Pdf ocr searchable but non selectionable text
I'm struggling for important an important an huge amount of scanned pdf. I have linux.
- I noticed some ocr tools (ocrmypdf -- force-ocr) are better than the zotero one. Is that normal? No solution to that?
- I finally managed to have a good ocrised pdf in zotero. But there is a problem. (only) Some paragraphs are searchable (if i search for a word within the pdf, the word appears highlighted in yellow in the paragraph), but i cannot select the word (highlighted in blue) or even the entire paragraph. Do you have any solution for that?
Thks
- I noticed some ocr tools (ocrmypdf -- force-ocr) are better than the zotero one. Is that normal? No solution to that?
- I finally managed to have a good ocrised pdf in zotero. But there is a problem. (only) Some paragraphs are searchable (if i search for a word within the pdf, the word appears highlighted in yellow in the paragraph), but i cannot select the word (highlighted in blue) or even the entire paragraph. Do you have any solution for that?
Thks
2. Have you tried in a different PDF reader? I'd guess that the text embedding isn't quite right for the PDF -- in that case, there's not much Zotero can do.
And no: both use tesseract, but results are not equal. It is better with ocrmypdf --force-ocr command
We'll take a look at the file you provided.

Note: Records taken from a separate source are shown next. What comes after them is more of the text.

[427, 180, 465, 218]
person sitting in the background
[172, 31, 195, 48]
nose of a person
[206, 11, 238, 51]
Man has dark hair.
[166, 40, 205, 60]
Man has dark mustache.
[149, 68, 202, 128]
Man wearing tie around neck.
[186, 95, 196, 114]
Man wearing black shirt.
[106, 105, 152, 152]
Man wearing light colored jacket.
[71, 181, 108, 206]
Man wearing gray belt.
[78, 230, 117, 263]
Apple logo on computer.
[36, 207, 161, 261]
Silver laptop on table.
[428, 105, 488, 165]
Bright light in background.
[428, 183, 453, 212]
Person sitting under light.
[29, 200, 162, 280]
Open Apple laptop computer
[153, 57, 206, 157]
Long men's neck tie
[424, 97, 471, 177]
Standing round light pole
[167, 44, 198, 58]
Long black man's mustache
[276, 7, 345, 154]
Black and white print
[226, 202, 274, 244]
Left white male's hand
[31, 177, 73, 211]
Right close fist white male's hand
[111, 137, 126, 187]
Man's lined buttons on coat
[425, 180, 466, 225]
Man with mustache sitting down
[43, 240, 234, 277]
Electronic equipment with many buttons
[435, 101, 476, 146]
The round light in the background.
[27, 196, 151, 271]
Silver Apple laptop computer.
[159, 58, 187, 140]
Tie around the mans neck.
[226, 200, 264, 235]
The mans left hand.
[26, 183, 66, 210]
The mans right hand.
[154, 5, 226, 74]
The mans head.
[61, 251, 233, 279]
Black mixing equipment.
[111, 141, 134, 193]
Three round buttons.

Well to make myself clearer: forget about the ocr plugin. My real problem is somewhere else: how to make a pdf readable/searchable/selectionable/highlightable exactly as it is in external pdf viewers? It is not just one file, it is like that for hundreds of them. Systematic when i import in zotero a pdf ocrized. Even: when i make ocr in zotero, the extracted note contains everything inside, but when i open the ocrized version, i can select not even half of the paragraphs.

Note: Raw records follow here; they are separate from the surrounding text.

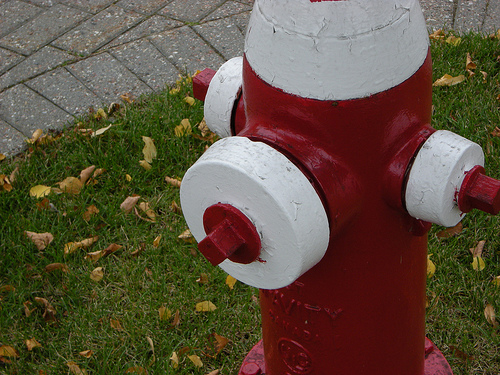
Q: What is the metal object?
A: Fire hydrant.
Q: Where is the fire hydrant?
A: On the grass.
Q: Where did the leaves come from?
A: Trees.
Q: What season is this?
A: Fall.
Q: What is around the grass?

The only rational solution is to re-OCR those PDFs.
Just making a screenshot of the PDF, that was sent as an example, and using the native macOS image OCRing, gives me a good quality text. So this is just a matter of OCRing software.
I would even say that all old OCRed papers should be re-OCRed before adding to Zotero.
I can handle having "a good quality text" (outside zotero). The problem is that when i open the doc WITHIN zotero, the text layer is only partially selectionable. However, the layer IS here, since i can search for words within the doc, and since when i re-ocrize it with the zotero plugin, the note it creates is of very good quality. But the problem remains: the pdf so created in zotero is perfect outside zotero, but wrong within it.
Then, it is a zotero problem (i'd even say a problem with the internal pdf reader). This is why i'm asking the question here.
I probably know why this specific case performs better in some other PDF viewers — they are regrouping characters into words, lines and paragraphs and re-generating a new text flow. But that only helps for a fraction of OCRed PDFs and this is OCRing software job to do so.
https://support.apple.com/guide/preview/interact-with-text-in-a-photo-prvw625a5b2c/mac
(This was just an example for extracting text — not something that you use to actually create text layers in PDFs.)
Zotero's annotation extraction should be equal to or better than ZotFile's was. If you think you're getting something worse, email us an example PDF.
Even though the scan quality is really poor, I can confirm that the text layer of this PDF is more usable in Acrobat Reader. We'll try to improve that in future releases.